Traditional cancer surgeries that require entry into the thoracic or chest cavity are commonly referred to as keyhole surgeries, and these invasive procedures, too, are oftentimes replaced by laparascopic techniques known as thoracoscopic surgeries. Today, the exceptionally advanced, extremely reliable, and extraordinarily miniaturized components of endoscopic and laparascopic surgical devices provide the minimally invasive diagnostic approach cancer doctors prefer for their patients. Laparascopic surgeries of the abdominal, pelvic, and thoracic cavities are done for a fraction of the cost of traditional surgeries, offer far less risk of infection, and can oftentimes allow patients to go home on the same day of the procedure.

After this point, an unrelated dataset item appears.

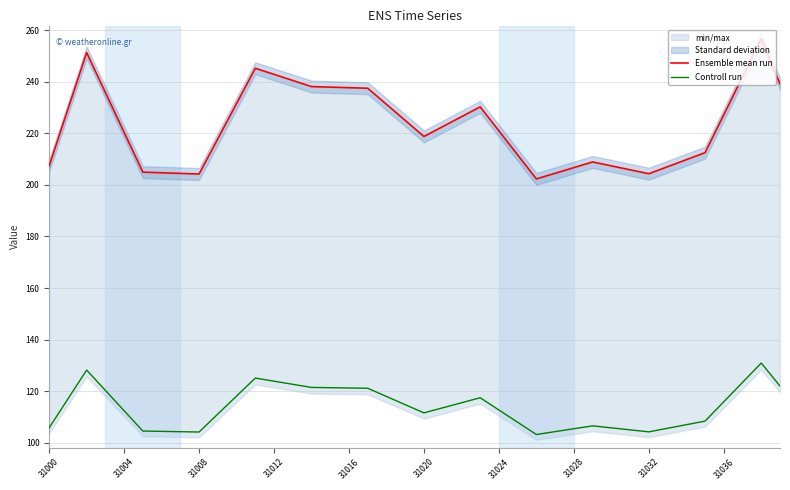

Which series has the largest range (max minus min)?

Ensemble mean run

Minimally invasive, endoscopy-based, cancer-related examinations of the upper respiratory tract are accomplished through the use of a bronchoscope that is inserted deep into the respiratory tract via the nose or the mouth. Subsequent to the application of a local anesthetic to the nasal mucous membrane, oropharanx, and vocal chords, a device known as a bronchoscope performs a careful examination of all upper respiratory tract structures of those patients who are primarily suspected of having lung cancer. Specially trained MI physicians who monitor the bronchoscopy can view real-time images of tumors or other indications of malignant disease.
When suspicious growths are detected during a bronchoscopy, physicians are able to use the bronchoscope to retrieve tissue samples for further pathological examination. Once again, this endoscopic-based technique results in a low cost, minimally invasive procedure that does not cause great discomfort or prolonged debilitation to the patient.